As when we examine these newly popular skills, we can also understand what the demand for them says about today’s workforce.
Here’s a truth: We’re all liars. And psychological experts believe that we start doing it around age three, when we realize that people can’t actually hear the thoughts in our head. That’s a lifetime of untruths, and researchers tell us that telling little white lies actually desensitizes our brain from feeling guilty or negative emotions when we serve up whoppers. We know how to lie, and yet spotting when others do it remains a challenge in the workplace and across industries. Why?
For starters, our business communications are mostly digital writing—texting, emailing and messaging. We’ve not only decreased our ability to understand the tone in the notes we send and receive, we also can’t tell when someone is trying to pull a fast one.
But even when we are face to face, we have to train ourselves to register the micro-expressions, the subtle ticks and signs such as blushing or eyes darting up or down, to truly discern a lie. That’s why it’s important for everyone from team managers to interns to better understand body language and read emotions to catch lies before they do real business damage.
Listening is key to our ability to communicate and succeed. From how we sell and persuade to how we maintain and foster relationships, listening determines how successfully we navigate our business and personal lives. We all understand the idea of becoming better listeners, but how many of us really practice it? Unfortunately, no one is born a great listener. Especially in workplace environments, many are too busy thinking about how to respond or contribute that they forego truly hearing, absorbing and digesting what is being said. This leads to increased miscommunication and workflow hiccups. How can you negotiate when the terms aren’t even being well understood?
Better listening requires work, there’s no denying that. Still, workers recognize the value of this basic tenet of communication because they know the payoff it can deliver.

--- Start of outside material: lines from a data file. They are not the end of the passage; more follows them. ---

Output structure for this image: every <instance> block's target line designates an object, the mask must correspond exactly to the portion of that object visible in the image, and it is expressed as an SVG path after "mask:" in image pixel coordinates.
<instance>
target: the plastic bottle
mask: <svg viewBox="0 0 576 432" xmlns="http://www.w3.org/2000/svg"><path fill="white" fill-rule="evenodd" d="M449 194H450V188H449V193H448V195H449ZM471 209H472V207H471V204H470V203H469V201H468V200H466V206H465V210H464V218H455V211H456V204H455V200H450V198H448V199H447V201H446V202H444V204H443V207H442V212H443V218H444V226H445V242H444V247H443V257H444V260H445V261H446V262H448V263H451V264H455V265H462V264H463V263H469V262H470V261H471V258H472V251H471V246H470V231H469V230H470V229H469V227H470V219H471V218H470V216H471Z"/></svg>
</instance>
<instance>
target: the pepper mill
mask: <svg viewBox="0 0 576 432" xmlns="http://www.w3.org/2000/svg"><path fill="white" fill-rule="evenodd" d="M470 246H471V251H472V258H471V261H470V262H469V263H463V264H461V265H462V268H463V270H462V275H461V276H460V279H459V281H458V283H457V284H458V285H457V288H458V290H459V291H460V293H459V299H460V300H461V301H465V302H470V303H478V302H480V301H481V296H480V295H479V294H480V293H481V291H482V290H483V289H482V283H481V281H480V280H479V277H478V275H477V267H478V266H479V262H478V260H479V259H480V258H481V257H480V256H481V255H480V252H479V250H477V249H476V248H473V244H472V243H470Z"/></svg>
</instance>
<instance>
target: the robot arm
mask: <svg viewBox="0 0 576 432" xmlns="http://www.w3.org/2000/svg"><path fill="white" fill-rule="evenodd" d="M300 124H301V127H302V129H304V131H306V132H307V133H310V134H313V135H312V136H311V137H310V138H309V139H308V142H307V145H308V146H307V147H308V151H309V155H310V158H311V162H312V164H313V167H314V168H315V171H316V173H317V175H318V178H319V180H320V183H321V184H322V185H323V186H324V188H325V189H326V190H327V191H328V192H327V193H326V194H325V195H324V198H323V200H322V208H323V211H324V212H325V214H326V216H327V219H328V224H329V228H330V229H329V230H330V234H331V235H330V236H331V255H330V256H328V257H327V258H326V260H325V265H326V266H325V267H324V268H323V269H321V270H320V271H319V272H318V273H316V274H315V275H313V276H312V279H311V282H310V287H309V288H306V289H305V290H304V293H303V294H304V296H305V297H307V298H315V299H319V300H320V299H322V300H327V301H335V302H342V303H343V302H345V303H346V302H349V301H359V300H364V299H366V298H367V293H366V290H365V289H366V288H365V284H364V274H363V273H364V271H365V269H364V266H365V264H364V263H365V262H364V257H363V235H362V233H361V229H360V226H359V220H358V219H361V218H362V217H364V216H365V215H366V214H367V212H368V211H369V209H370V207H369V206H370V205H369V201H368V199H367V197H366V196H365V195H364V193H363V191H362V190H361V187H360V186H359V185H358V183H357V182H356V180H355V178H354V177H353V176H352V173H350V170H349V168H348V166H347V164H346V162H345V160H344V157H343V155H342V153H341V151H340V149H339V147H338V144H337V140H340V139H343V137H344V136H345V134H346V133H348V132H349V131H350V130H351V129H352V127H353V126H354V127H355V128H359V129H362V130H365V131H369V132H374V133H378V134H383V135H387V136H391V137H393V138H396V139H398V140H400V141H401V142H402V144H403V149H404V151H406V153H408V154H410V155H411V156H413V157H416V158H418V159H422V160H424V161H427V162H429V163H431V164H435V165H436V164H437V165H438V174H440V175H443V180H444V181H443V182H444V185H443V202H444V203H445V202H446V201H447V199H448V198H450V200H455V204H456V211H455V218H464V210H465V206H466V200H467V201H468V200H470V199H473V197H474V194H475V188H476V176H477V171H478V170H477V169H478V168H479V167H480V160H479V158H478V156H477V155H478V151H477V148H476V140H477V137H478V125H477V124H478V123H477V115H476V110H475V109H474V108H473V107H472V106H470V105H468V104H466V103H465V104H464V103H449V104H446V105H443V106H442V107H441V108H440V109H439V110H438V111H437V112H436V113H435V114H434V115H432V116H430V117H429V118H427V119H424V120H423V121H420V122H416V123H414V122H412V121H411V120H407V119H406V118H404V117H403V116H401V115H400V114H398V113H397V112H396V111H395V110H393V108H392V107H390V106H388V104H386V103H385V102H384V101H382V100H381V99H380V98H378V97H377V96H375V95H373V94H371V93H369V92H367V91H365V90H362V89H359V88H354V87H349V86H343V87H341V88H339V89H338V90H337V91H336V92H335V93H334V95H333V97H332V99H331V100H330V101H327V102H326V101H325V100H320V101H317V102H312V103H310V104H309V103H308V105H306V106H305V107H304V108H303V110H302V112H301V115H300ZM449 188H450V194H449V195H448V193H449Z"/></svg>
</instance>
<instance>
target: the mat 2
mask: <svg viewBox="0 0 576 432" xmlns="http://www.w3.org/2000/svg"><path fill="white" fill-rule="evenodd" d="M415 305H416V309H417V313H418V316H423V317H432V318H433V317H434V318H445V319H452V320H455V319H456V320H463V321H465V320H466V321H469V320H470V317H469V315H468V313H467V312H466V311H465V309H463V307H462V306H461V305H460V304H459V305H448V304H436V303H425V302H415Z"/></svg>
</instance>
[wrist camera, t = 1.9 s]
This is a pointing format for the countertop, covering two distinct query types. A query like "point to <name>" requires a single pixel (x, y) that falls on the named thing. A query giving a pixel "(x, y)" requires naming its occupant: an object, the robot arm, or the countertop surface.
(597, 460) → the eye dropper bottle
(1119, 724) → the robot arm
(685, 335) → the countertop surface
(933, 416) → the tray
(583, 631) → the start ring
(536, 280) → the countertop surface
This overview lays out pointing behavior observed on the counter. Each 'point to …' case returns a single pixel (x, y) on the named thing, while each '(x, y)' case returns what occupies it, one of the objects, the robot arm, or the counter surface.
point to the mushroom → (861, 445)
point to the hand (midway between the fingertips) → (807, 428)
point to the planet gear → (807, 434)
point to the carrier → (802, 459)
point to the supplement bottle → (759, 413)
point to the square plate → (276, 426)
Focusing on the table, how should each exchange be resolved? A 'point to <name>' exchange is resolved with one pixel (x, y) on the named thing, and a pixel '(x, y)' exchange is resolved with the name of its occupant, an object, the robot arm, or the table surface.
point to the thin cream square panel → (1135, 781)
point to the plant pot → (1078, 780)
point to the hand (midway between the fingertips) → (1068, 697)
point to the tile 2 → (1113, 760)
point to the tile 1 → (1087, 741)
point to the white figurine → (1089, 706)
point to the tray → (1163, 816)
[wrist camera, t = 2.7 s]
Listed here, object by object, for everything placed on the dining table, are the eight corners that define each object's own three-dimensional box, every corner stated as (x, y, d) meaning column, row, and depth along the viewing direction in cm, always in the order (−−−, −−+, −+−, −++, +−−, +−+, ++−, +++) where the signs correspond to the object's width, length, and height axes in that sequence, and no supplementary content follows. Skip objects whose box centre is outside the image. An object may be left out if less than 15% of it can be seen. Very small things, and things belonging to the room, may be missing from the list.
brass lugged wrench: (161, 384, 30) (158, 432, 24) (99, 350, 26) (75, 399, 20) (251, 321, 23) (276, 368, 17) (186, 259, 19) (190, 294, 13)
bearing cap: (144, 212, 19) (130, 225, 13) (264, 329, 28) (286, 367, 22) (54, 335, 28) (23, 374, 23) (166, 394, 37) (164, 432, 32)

Hyperconnectivity—and the tools and devices that accompany it—have afforded business a higher level of productivity than ever before. But how much benefit are we actually enjoying? Too many processes can actually hamper productivity.
It’s true that remote workers, global teams and free mobility increase the need to communicate. But that also leads to oversaturated email inboxes or endless feeds churning on social channels or collaboration tools. Businesses must be careful not to equate more communication with more productivity. The reality is that the communication complexities remove the worker from the important tasks because they’re wasting valuable time sifting through their messaging applications and email.
That’s why workers are looking for—and should receive—tips and tricks to circumvent the time sink caused by bad communication management.
As employers evaluate their training programs, they might not immediately think about these kinds of skills. They’re often focused on repeating the cycles of what’s worked in the past. But as we know, when these cycles remain static, so does the business. I believe that employers themselves should “listen” to the skills trends—regardless of how unexpected they might appear—and provide their employees with what they need right now.